Somewhere along the line, I got the idea that I didn't have the right to manipulate my own ideas. Some of them are good ideas, and if I put my grubby little hands on them too much, I'll mess them up and there won't be anything good left of them. If only these ideas had been born to someone who already knew how to fly, someone who could get them on the ground safely and with a dash of style.

But they're mine. I am the only one who sees them whole. I'm the only chance they have of existing as they came to me and if I turn them down, they will fade away unknown and unloved. I owe them more than that. I have to try. Besides, if I can't crash my own planes in my own runway, how can I ever hope to learn to land properly?

So, I'm trying. I'm trying and trying. When I start to catch myself burning out on one project, I pull out another one and tack a few more words on that one. I'm making my way toward the finish line inch by inch. It may take me eight and a half years to make it down the aisle, but I'm going to get there with every one of these projects and we're going to make it official.

Someone beat us to it.
If you're like me and you're just a little afraid of ruining your own work, I challenge you to jump in face first and mess it up a little, just to see that it doesn't hurt and there's nothing you can do to it that you can't undo. It can actually be kind of fun, like the time my friend Laura and I turned all our main characters into (Zombies are so overdone. Xombies are the future.)

Do whatever you need to do to get there. Take all the time you need, but don't ever forget that every plane has to land one way or another. Give yourself a chance to land it right before you run out of gas and fall out of the sky. Your work is your work and nobody can do it better than you. Write it the way it was meant to be written--in the way that only you can write it. 


Chad Weatherford said...

I think I know exactly what you're trying to say. It's the experience or feeling or whatever moves you to write that you're afraid you're going to lose or not do justice to once you articulate it. I have had this interesting experience of being adopted & meeting my birthfamily abt 7 yrs ago. And everyone tells me to write a memoir. But it is difficult to explain how painful it is to turn it into something else by articulating it. It's unavoidable because no writer or English major is going to allow something to be written anything less than perfect. But you see yourself changing the experience with your words & so you get so OCD abt your writing that it never gets finished.

Marisa said...

Chad, that's exactly what I was trying to say. I can imagine that you've felt this in force dealing with such a sensitive subject as you mentioned. I guess maybe the thing we should both remember is that there is no "objective" story out there, like Platonic Forms of our stories, but what exists is what we create. I'd say it is probably true that we don't feel for our work what other readers' feel for our work and maybe we do a better job of capturing the emotion we're writing from than we know, but we will never know for sure unless we write it down and let some people read it. Let's work on not being OCD about it and just do the writing. We can always smooth the cracks and shape the clay once we've got something to work with. (I ended a sentence with a preposition!
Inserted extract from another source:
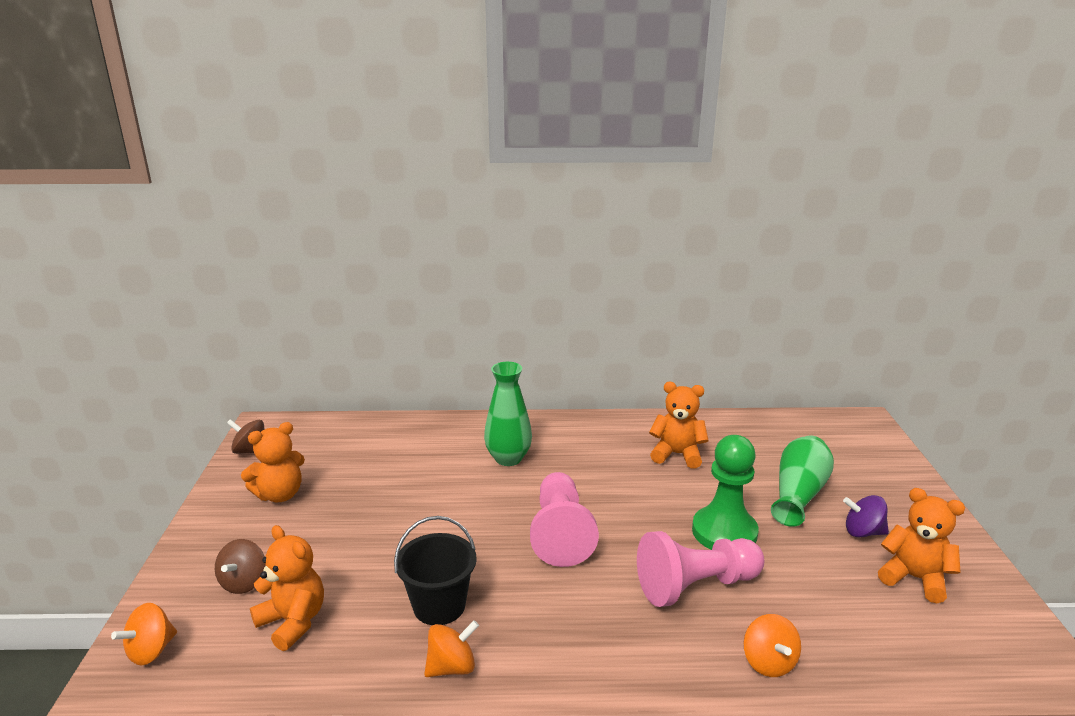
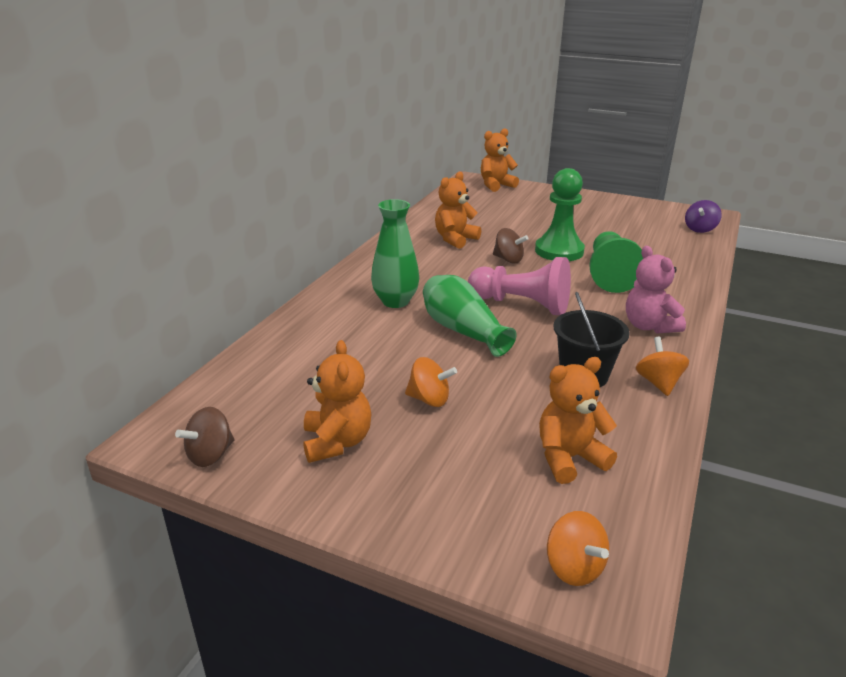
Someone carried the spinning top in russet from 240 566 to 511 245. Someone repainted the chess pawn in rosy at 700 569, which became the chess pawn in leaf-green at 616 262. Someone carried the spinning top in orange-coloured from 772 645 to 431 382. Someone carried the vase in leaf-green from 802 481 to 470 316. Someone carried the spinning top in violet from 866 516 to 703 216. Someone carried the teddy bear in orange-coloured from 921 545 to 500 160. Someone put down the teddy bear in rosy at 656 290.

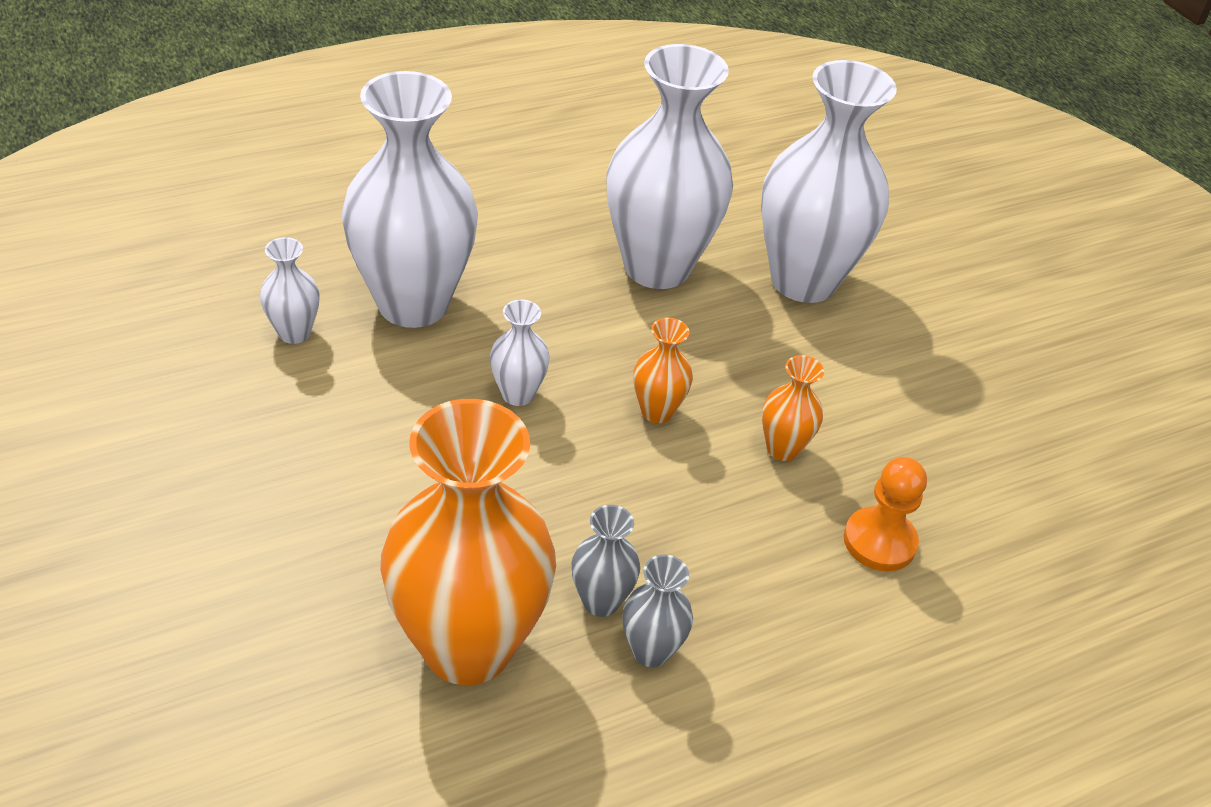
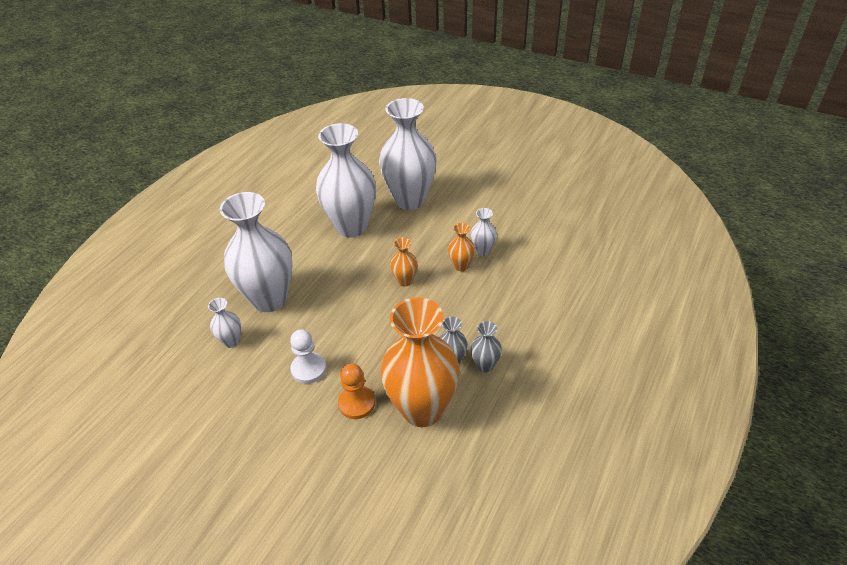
Someone carried the vase in pure white from 520 352 to 483 232. Someone carried the chess pawn in orange-coloured from 885 514 to 356 391. Someone put down the chess pawn in pure white at 308 356.

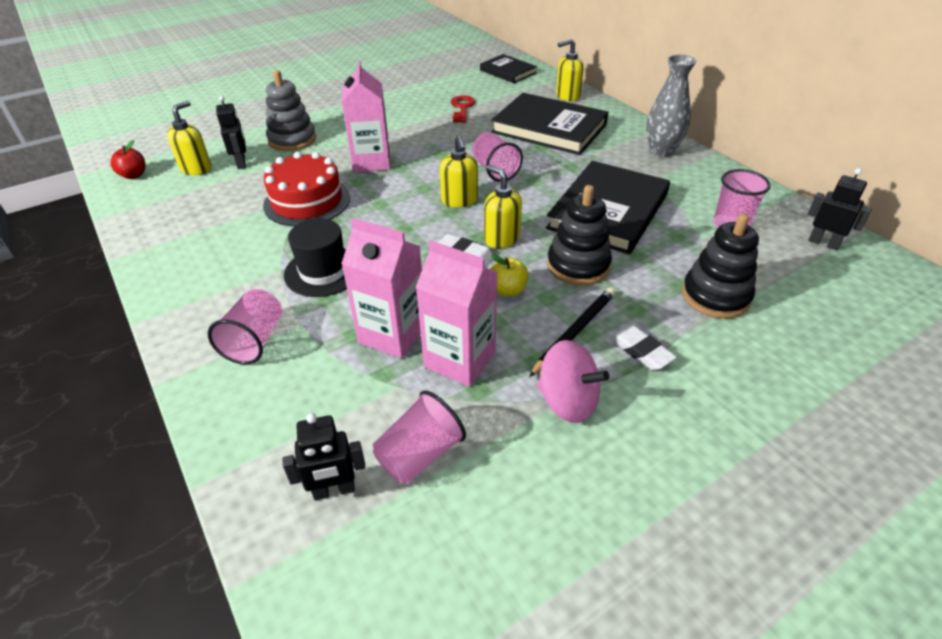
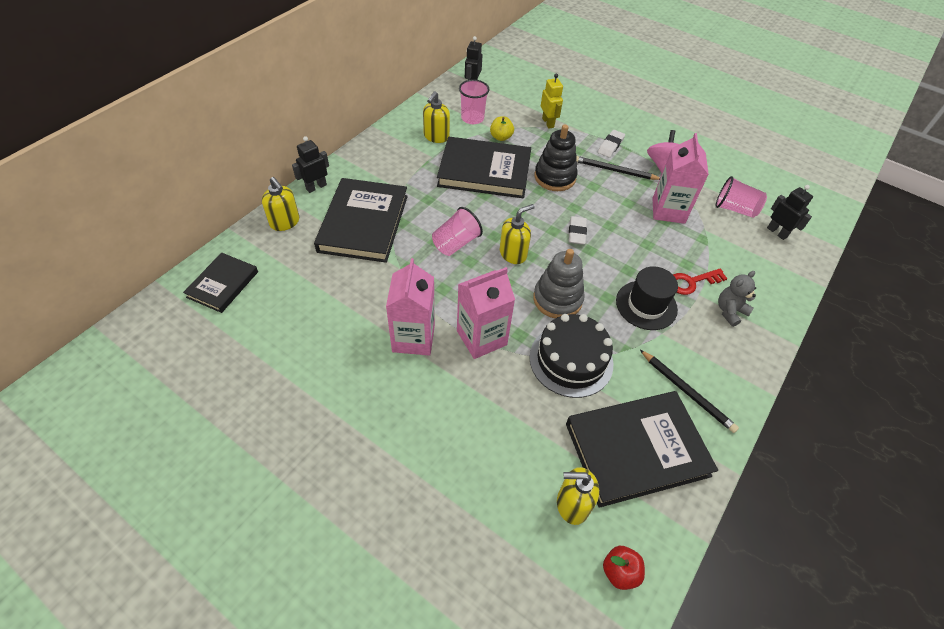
Someone swapped the beaker in rosy at 245 326 for the teddy bear in ash-grey at 737 299. Someone carried the robot in ebony from 231 132 to 310 164. Someone repainted the gateau in red at 306 189, which became the gateau in ebony at 571 356. Someone carried the stacking toy in ash-grey from 291 110 to 559 284. Someone carried the juice carton in rosy from 381 288 to 410 307. Someone carried the door key in red from 463 109 to 700 282. Someone carried the soap pump in golden from 503 207 to 436 117. Someone carried the apple in golden from 509 275 to 502 129. Someone took away the vase in ash-grey at 671 105. Someone swapped the stacking toy in ebony at 720 266 for the robot in golden at 552 101. Someone put down the book in ebony at 642 449. Someone put down the wooden pencil in ebony at 689 391.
NOOOOOO!! *is shot by English major snipers*)

Chad Weatherford said...

Yes, I thought I was on the same page. It helped me when I decided I was going to teach & knew that it didn't matter what I wrote or if I wrote. I got a couple of poems published after getting my Bachelor's & shortly before working at the bookstore & honestly thought I would just write & not go back to school. It just helps to not censor yourself or hold back & not tell yourself that your life depends on how you express this or that particular thought. Now, I'm more interested in getting young people writing & I'll write if & when I feel moved to do so.